Five plaintiffs, first line supervisors in a railroad diesel shop, brought sexual harassment, hostile work environment and race discrimination claims against their railroad employer. They alleged that their supervisor harassed by using sexually charged and offensive language and acts over the course of several months. One of the plaintiffs also claimed the supervisor made racial charged and offensive comments to him regarding his Hispanic origin. Despite knowledge of and training in the railroad anti-harassment policies and multiple methods for reporting offensive conduct, none of the plaintiffs complained about the supervisor to railroad management until after filing their charges of discrimination with the Equal Employment Opportunity Commission (EEOC) and the Nebraska Equal Opportunity Commission (NEOC). Once the conduct was reported, the railroad immediately suspended and removed the supervisor from railroad property pending investigation. The railroad proceeded to interview the employees reporting to the supervisor and concluded that the supervisor had violated railroad policies. He resigned from his position and none of the plaintiffs were disciplined for failing to timely report the offensive conduct.

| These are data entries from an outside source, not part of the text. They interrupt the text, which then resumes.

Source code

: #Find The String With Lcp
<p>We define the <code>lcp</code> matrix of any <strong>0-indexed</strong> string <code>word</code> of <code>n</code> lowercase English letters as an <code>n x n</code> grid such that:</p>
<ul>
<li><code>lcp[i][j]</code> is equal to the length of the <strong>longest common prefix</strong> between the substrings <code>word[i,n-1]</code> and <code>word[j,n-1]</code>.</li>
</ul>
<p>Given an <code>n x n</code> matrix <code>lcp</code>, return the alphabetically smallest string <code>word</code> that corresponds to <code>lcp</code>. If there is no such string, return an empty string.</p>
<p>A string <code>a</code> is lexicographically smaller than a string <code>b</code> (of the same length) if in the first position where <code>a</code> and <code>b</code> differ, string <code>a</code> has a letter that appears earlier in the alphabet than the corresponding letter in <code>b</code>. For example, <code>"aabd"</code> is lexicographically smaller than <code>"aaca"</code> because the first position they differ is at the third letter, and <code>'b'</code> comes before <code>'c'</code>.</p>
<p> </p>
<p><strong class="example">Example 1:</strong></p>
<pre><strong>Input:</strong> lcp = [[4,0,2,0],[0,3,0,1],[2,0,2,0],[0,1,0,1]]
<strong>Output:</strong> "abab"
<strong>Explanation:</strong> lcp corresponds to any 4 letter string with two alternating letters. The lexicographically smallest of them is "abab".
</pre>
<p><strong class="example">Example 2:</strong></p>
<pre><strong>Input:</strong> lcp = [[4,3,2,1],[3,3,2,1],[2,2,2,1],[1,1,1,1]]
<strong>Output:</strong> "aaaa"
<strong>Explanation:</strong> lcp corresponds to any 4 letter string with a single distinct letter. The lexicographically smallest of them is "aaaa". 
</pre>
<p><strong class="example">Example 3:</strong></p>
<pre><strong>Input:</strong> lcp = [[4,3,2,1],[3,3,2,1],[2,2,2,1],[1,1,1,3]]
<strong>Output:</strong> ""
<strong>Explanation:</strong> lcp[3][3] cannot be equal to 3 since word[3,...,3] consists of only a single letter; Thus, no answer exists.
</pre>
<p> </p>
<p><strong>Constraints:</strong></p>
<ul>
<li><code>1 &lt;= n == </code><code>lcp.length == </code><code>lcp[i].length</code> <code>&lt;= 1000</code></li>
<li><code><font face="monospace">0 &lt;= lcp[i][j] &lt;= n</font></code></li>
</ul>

The Honorable Lyle E. Strom, U.S. Senior Judge for the U.S. District Court for the District of Nebraska granted the railroad’s motion for summary judgment. The Court held that even assuming plaintiffs offered sufficient evidence to create a genuine issue of material fact as to each element of their claims, the undisputed facts showed the railroad met the elements of the Ellerth-Faragher affirmative defense. In a lengthy and detailed opinion the U.S. Court of Appeals for the Eighth Circuit affirmed. The Ellerth-Faragher defense provides that, “[i] cases… where the employer took no tangible employment action against the plaintiff, the employer may avoid liability if it demonstrates two elements. First, the employer must show it exercised reasonable care to prevent and correct promptly any harassing behavior. Second, the employer must show the plaintiff employees unreasonably failed to take advantage of any preventive or corrective opportunities the employer provided or to avoid harm otherwise.” Burlington Industries, Inc. v. Ellerth, 524 U.S. 742, 765 (1998) and Faragher v. City of Boca Raton, 524 U.S. 775, 807 (1998). The Court held that the railroad met the first element by having a reasonable anti-harassment policy with “multiple channels” to report harassment and prohibiting retaliation for such reporting. The railroad met the second element by taking “swift corrective action” once the offensive behavior was reported. The plaintiffs’ combined failure to withhold reporting the offensive behavior over eight months and failure to take advantage of the railroad’s policies and procedures for reporting was held as unreasonable.
Crawford v. BNSF Ry. Co., 7:10CV05000, Doc. 34 (D. Neb. Apr. 4, 2011), aff’d, 665 F.3d 978 (8th Cir.), cert. den’d, 133 S.Ct. 144 (2012). (Opinion).